* EXERCISE INSTRUCTIONS:
[a] In the text about the dry streambed, shorten the paragraph beginning "When we got here, though" into a brief list that keeps its main facts.
[b] Carry on with the account of the dry streambed in the Montana garden, starting after its last sentence.
+++ TEXT EXCERPT
It’s Day 3 in Nina Eadie’s garden in Montana. Today we’re checking out her dry stream bed. She says, “When we bought this property, there was a natural depression roughly where the dry streambed is now, and during the 4 months between buying the property and moving in, Bud and I envisioned turning it into a dry streambed.
“When we got here, though, we discovered that my very helpful brother-in-law, who loves order, had filled it in when he dragged the property to get rid of the weeds! So, we had a friend with a tractor recontour it for us, and I started filling it in with rocks from another piece of property we own nearby. I soon realized that this was going to take a REALLY long time, so we got a trailer-load of boulders from a man we knew on the west side who was clearing his property, and our friend with the tractor set them for us. Once the boulders were set, we had a truckload of 2″ – 6” rock brought in and our friend filled in around the boulders with those (it’s really nice to have a friend with a tractor!).
“It is functional, but we don’t see it often because we don’t get that much snow here in the Bitterroot Valley. But our property is pretty much at the bottom of the downhill slope of the loop our house is on, so when the snow does melt it runs down the street along the edge of our property to a drain at the very bottom that goes under the street and runs down into our field below. I’ve gradually recontoured the land around the end of the driveway to redirect the flow into the streambed, and it does flow down the streambed and at the bottom it funnels it right into the drain.
++++++
+++ MATERIAL SUPPLIED
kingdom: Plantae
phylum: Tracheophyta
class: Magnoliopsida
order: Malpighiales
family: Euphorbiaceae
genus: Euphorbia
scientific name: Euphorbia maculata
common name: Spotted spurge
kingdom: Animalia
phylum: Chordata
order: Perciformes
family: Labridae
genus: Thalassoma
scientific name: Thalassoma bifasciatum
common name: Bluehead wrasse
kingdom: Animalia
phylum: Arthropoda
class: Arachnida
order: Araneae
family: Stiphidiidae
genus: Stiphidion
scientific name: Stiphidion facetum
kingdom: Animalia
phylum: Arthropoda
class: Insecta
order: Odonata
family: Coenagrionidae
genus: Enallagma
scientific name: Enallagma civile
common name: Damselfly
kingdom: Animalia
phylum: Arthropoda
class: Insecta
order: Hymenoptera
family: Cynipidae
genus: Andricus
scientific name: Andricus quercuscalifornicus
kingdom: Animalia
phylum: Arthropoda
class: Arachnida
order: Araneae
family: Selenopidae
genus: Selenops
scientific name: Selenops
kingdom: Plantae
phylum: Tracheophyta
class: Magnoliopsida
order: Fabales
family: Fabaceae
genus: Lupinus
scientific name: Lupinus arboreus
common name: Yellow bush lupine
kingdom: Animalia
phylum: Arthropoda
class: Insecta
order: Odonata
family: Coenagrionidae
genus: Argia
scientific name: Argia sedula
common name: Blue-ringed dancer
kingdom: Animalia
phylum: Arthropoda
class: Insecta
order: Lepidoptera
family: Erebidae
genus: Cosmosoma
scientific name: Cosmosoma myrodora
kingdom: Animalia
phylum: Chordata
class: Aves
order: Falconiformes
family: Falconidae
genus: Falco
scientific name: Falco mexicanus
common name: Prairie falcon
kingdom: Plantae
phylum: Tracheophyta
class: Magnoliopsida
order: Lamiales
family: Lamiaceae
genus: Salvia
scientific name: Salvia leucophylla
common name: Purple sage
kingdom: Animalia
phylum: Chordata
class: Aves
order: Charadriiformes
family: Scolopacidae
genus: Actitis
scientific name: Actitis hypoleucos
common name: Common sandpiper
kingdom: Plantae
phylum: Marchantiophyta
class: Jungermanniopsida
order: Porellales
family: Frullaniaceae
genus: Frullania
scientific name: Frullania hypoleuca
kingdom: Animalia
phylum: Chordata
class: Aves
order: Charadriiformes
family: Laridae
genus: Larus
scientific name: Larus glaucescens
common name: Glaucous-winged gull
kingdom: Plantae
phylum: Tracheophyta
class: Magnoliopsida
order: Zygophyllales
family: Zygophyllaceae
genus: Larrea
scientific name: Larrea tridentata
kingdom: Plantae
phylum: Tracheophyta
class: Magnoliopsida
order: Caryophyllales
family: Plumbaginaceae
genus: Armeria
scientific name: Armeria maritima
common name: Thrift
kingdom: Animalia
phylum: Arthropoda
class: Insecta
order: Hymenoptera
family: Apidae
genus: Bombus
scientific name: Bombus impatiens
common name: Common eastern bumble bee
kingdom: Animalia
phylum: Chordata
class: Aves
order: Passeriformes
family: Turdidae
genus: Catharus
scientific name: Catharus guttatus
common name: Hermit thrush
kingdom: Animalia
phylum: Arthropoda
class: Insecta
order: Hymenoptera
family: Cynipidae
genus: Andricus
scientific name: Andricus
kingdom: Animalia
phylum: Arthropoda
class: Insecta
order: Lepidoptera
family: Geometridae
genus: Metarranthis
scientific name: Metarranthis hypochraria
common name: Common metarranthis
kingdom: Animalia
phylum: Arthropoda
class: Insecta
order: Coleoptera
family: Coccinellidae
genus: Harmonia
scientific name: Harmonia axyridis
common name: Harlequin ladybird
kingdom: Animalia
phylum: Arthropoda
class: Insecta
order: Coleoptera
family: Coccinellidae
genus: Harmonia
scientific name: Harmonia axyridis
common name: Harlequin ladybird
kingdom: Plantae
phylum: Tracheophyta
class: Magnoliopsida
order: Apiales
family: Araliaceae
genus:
++++++
* RESPONSES BY TASK:
[a]
- A brother-in-law had filled in the natural depression while dragging the property to clear weeds.
- A friend with a tractor recontoured it.
- Filling it with rocks from another nearby property they own proved too slow.
- They got a trailer-load of boulders from a man on the west side who was clearing his property, and the friend set them with the tractor.
- A truckload of 2″ – 6″ rock was brought in, and the friend filled it in around the boulders.

[b]
“I have to confess that I didn’t really have a planting plan for the edges of the streambed, and it’s been a lot of trial and error, especially since I went from a Sunset zone 24 garden in California to a USDA zone 4 garden in Montana! It has been a challenge.
“First of all, I wanted it to look sort of realistic. But real streamside plants get a lot of water, and we’re really dry here. So, I had to find plants that would look sort of wild and natural but that would get by without a lot of extra water. I also wanted it to be pretty densely planted along the path between the stream and the fence, but I didn’t want to hide the streambed. So, I’ve tried to plant in pockets down into the streambed with plants that don’t get so tall that they will hide the streambed. It’s still in the process of evolving, and it’ll be quite a few more years I’m sure before it’s the way we envisioned it.
“If I had it to do over again, I would have left more room for the path between the fence and the stream, because it’s hard to create a good flow on the fence side and still leave enough room for the lawn tractor, which I use to haul things up and down the path and also for the golf cart, which I use to take Mom up and down the path when things are blooming.
“The other thing I would NEVER, EVER do again is use weedcloth under the mulch. As a gardener I should have known better. Plants die or get too big or don’t get along with their neighbor and inevitably you have to move them, and inevitably the spot you want to relocate them to has weedcloth! It’s such a nuisance, and I still have weeds! Never again!”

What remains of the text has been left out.